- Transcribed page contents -
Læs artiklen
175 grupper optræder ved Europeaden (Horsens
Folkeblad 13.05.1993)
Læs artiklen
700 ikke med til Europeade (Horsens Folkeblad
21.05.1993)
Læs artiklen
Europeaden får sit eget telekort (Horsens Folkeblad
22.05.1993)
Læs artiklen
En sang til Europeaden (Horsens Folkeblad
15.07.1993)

...

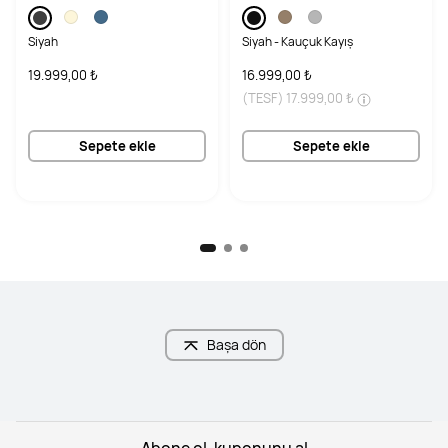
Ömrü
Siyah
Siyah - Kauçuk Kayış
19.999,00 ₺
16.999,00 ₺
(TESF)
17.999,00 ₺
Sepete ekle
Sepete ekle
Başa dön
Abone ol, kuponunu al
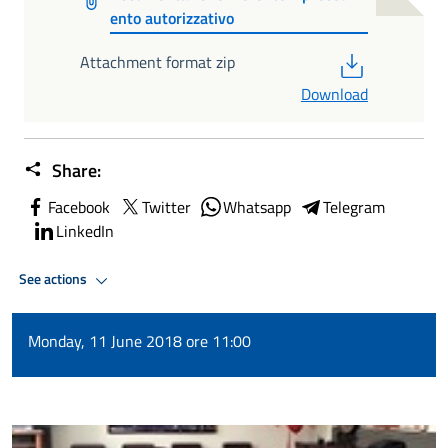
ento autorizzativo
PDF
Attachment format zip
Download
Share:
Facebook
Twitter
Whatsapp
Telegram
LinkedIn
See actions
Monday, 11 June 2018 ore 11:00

==

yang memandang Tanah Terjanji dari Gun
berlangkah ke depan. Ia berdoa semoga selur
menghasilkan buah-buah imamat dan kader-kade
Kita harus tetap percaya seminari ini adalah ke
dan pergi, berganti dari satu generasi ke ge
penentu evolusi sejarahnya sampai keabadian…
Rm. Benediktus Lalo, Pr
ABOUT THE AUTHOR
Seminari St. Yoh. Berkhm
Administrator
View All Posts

- PROBLEM REQUIREMENTS -
Would you please copy all lines in the data that contain the word "Horsens"?

- TASK RESPONSE -
175 grupper optræder ved Europeaden (Horsens
700 ikke med til Europeade (Horsens Folkeblad
Europeaden får sit eget telekort (Horsens Folkeblad
En sang til Europeaden (Horsens Folkeblad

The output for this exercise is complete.